Lavapies, kerpiçten yapılma, kiremit damlı, tek katlı evleriyle tanınan, Madrid’in merkezinde yer alan bir semtti. Kral II. Felipe’nin izni olmadan kimse tek kattan yüksek ev düşünemezdi bile. Her kat için kiranın yarısı Kral’a veriliyordu. Kimse bu parayı ödemek istemediğinden, ikinci katı çıkmamış, Lavapies’de sayısız tek katlı ev yapılmıştı. Plaza Mayor, Saray ve Puerta del Sol’a on dakikalık yürüme mesafesinde olduğundan ressamlar, edebiyatçılar tercih ederdi bu semti. Sabah evden çıkan birinin önce Lope de Vega’ya sonra büyük şair Góngora’ya rastlaması olağandı. Zaman içinde de “Edebiyat Mahallesi” adını aldı.

Lope eve döndüğünde Isabel bir atmaca misali üstüne atladı. Dün gece olanları etraflıca konuşmak istiyordu. Lope her zamanki enerjik ve neşeli tavrıyla onu savuşturacağını düşünmüştü. Fakat kadın akıllıca davranıp dün geceyi açmadı, kocasını köşeye sıkıştıracağı yeri hazırlamıştı bile:

“Bugün pazarda Ana’ya rastladım.”

“Nasılmış Ana ve çatlak kocası?”

“Kulaklarına bazı dedikodular gelmiş.”

“Ne o Isabel, pazar köşelerinde dedikodu yapmaya da başlamışsın.”

“Konuyu değiştirme sakın. Birileri seni Velázquez’in kızıyla görmüş.”

“Ne var bunda? Her gün onlarca kişiyle görüşüyorum.”

“Fazla samimiymişsiniz.” Lope de Vega konuşma uzadıkça köşeye sıkıştığını anlıyor, Isabel’in insanın düşüncelerini okuyan delici gözlerinden kaçamıyordu.

“Isabel, sevgilim, hayatımın aşkı, benim için bu dünyada bir sen varsın.”

“Lope, son günlerde olanları birleştirince, dedikoduların boşa çıkmadığını anlıyorum. Bay Velázquez istedi diyerek deliler gibi oyun yazmalar, geçen geceki saldırı.”

“Bunlar senin hüsnükuruntuların hayatım.”

“Eğer aranızda bir şey varsa, derhal o kadınla ilişkini bitir. Bu bahis bir daha açılmasın.”

“Ben çalışma odamda olacağım. Finalini yazmam gereken bir oyun var.”

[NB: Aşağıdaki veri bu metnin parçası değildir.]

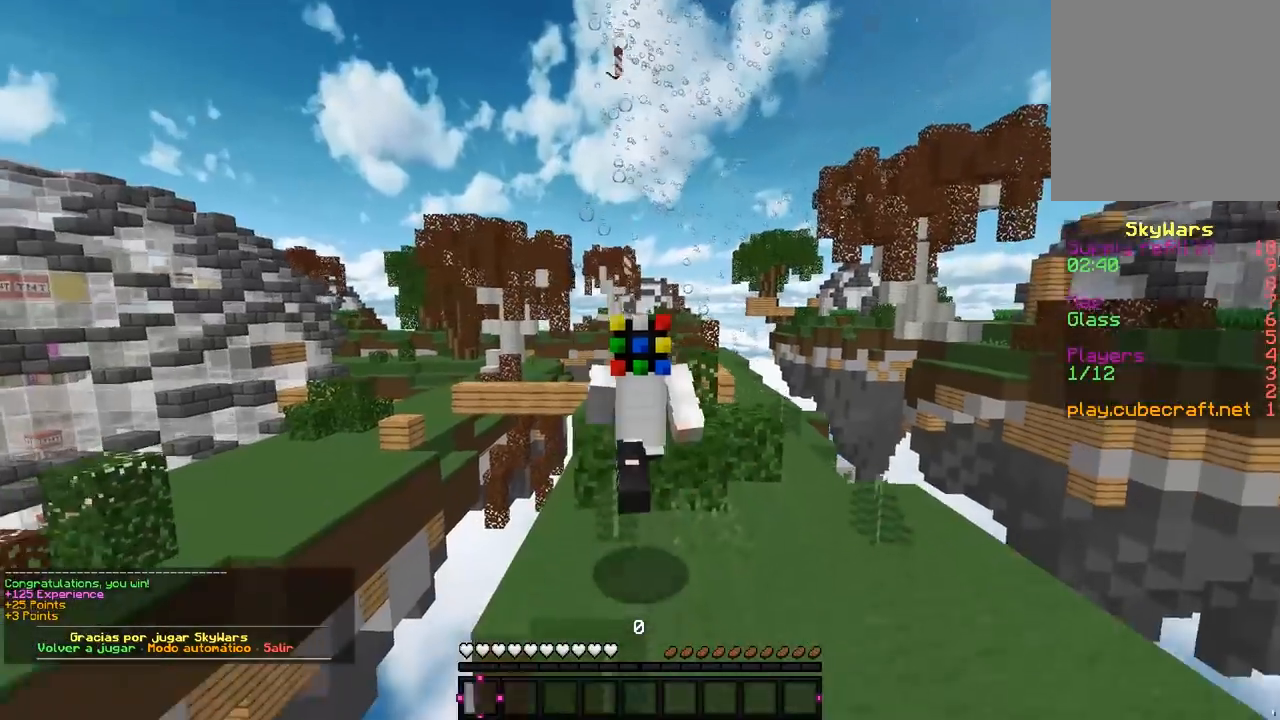
{"keys": ["w"], "mouse": [], "events": []}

Bir tartışmayı daha, olabildiğince az yara alarak bitiren çift, Lope’nin başka bir çapkınlığına dek şimdilik barış antlaşması imzalamışa benziyorlardı. Bu kaçıncı vukuattı. Bazı âşıklarının evli olması işleri karmaşık hale getiriyordu. Ama ne yapsın Lope kadınları çok seviyor ve ilham kaynakları hep bu sevimli şeytanlar oluyordu.

Tanışmalarından kısa bir süre sonra Lope ile Miguel iki iyi dost oldu. Yine bir tertulia gecesinde Lavapies’in çıkışında bulunan Paco’nun Yerinde rastlaştılar. Sıra yeni yazdığı bir şiir ile Cervantes’e geldi. Kafede çıt çıkmıyor, içeri girip çıkan müşteriler de sessizce bir kenara ilişmiş şiiri dinliyorlardı.

Ölümde yaşamı, hastalıkta sağlığı, hapiste özgürlüğü, tutsaklıkta salıverilmeyi, ihanette sadakati ararım. Hiç iyilik ummadığım bahtım, gökyüzüyle bir olmuş, imkânsızı istediğimi bildirir, mümkün olanı da bana çok görür.”[2]

Yazar, şiiri bitirdiğinde, güçlü bir alkış koptu. Miguel, Lope’nin gözlerine gömülü kıskançlık tohumlarını fark etmemişti. Lope, Miguel’in herhangi bir yazar değil güçlü bir rakip olduğunu o gece anlamıştı. Bu dostluk zamanla Miguel açısından güven zeminine otururken, Lope için sessiz bir rekabete dönüşmüştü. Bir akşamüstü yolda karşılaştılar.

“Ooo üstadım, yerde ararken gökte buldum.”

“Öyle mi, neden arıyordun ki beni?”

“Sana daha önce bahsettiğim romanımı vermek istiyordum. Aslında niyetim yayımlatmak ama kim yayımlar, kime emanet edebilirim bilemedim.”

“Ben ne yapabilirim?”

“Çevren geniş, elbet bu romanı yayımlayacak birini tanıyorsundur hem ilk okuyan da sen olacaksın.” Aklına doktor babasının sözleri geldi, “işi ehline vereceksin oğlum,” derdi hep, “gerekirse üste para ver ama değer verdiğin bir şeyi ehline teslim et her daim.” Lope de Vega da ehildi, dönemin en güçlü edebiyat figürüydü. Tiyatroda komedi diye bir şey icat etmiş, halkı peşinden koşturuyordu.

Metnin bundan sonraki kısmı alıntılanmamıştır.